* Start Source passage *

In the Navy, every night while we are on a ship underway, they do evening prayers at 9:55 pm. These are always done by Christians, and they are always agenda driven. They rarely just read a biblical passage and then stop, they must add personal notes.

This usually equate the "bless the puppies, our families back home, and I hope everyone has a good day at work." These are obviously my attempts to make them look slightly more ridiculous than the really are, but I'm not completely off-base.

The way i deal with it personally is that I have an alram clock/ipod set to blare loud rock music from 9:54 pm to 10:00. If I have to hear white noise every night for 5 minutes, it's going to be noise of my choice.
Dont forget the spiritually enlightening "Loord, bless us during this evalution period and grant us success...". The invocation of Gawd before shipboard certification in any area.... the results of which, of course, directly influences their fitreps and consequential advancement.
Here is a prayer writen by mark twain, illistrating the absurdness of praying durring war. Well, absurd if you claim to be preying to an all loving, benevolent god. If the preyer above is at the shallow end of the spiritually enlightened scale this one would at least be sincere.

"O Lord our Father, our young patriots, idols of our hearts, go forth to battle -- be Thou near them! With them -- in spirit -- we also go forth from the sweet peace of our beloved firesides to smite the foe. O Lord our God, help us to tear their soldiers to bloody shreds with our shells; help us to cover their smiling fields with the pale forms of their patriot dead; help us to drown the thunder of the guns with the shrieks of their wounded, writhing in pain; help us to lay waste their humble homes with a hurricane of fire; help us to wring the hearts of their unoffending widows with unavailing grief; help us to turn them out roofless with little children to wander unfriended the wastes of their desolated land in rags and hunger and thirst, sports of the sun flames of summer and the icy winds of winter, broken in spirit, worn with travail, imploring Thee for the refuge of the grave and denied it -- for our sakes who adore Thee, Lord, blast their hopes, blight their lives, protract their bitter pilgrimage, make heavy their steps, water their way with their tears, stain the white snow with the blood of their wounded feet! We ask it, in the spirit of love, of Him Who is the Source of Love, and Who is the ever-faithful refuge and friend of all that are sore beset and seek His aid with humble and contrite hearts. Amen.

(*After a pause.*) "Ye have prayed it; if ye still desire it, speak! The messenger of the Most High waits!"
I almost feel as though I was there for that one!
In 15 years on active duty I never bowed my head for any of the superstitious stuff. Never even attended any of the craziness if I had a choice. It was generally known in most of the units I was in that I was not one of "them". I even went in front of a promotion board once for E-6 in a unit where the unit motto was Toujours Pret(Always Ready in French). When I had finished the board, the commander of the board, the Battalion Sergeant Major, returned my salute and said "Do ya pray?" with a smile on his face. I wasn't even sure I had heard him right until after I left the room. I passed the board, by the way.

* End Source passage *
* Start Information provided *

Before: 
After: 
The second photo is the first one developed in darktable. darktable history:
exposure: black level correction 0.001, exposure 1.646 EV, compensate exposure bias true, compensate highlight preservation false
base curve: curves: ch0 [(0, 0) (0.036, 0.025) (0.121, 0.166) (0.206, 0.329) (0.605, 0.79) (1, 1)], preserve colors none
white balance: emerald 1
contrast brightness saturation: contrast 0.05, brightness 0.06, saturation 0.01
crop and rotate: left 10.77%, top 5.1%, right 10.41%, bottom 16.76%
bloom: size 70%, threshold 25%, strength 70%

* End Information provided *

== Task list ==
(a) In the passage about Navy evening prayers, at what time are the prayers said each night on a ship underway?
(b) Continue the forum discussion about Navy evening prayers from its final sentence.

== Answers by task ==
(a) 9:55 pm

(b)
Not usually an option for the ones I attended...
I have had a mix of experiences on those matters.  Several occasions in the past required interfacing with the Chaps, they usually ask about my faith and that is when things get interesting...
"Ignorance is the greatest evil." You have to understand that most supervisors are "culture captives." Belief is not fact. One's perceptions of "reality" may not involve actuality. Arguing (debating) with misguided fanatics is like talking to a billboard. As an active duty ANG officer, I had to deal with many, both subordinate, and even Flag rank. I found the best method was to say nothing (It's always your mouth that gets you in trouble!). Silence, and an appropriate facial expression usually conveys adequately. For insistent talkers, the best cut-off is to ask the question: "What is our mission here?" (i.e., redirect).
God(s) is/are a mental escape mechanism from pain. Most humans will do anything to reduce pain, and we each have our own methods.
One must suffer the ignorance of others.
I agree to a capacity, but I dont relish the idea of being sent into harms way by someone who feels that any of the inherent flaws of their planning "is in Gods hands..."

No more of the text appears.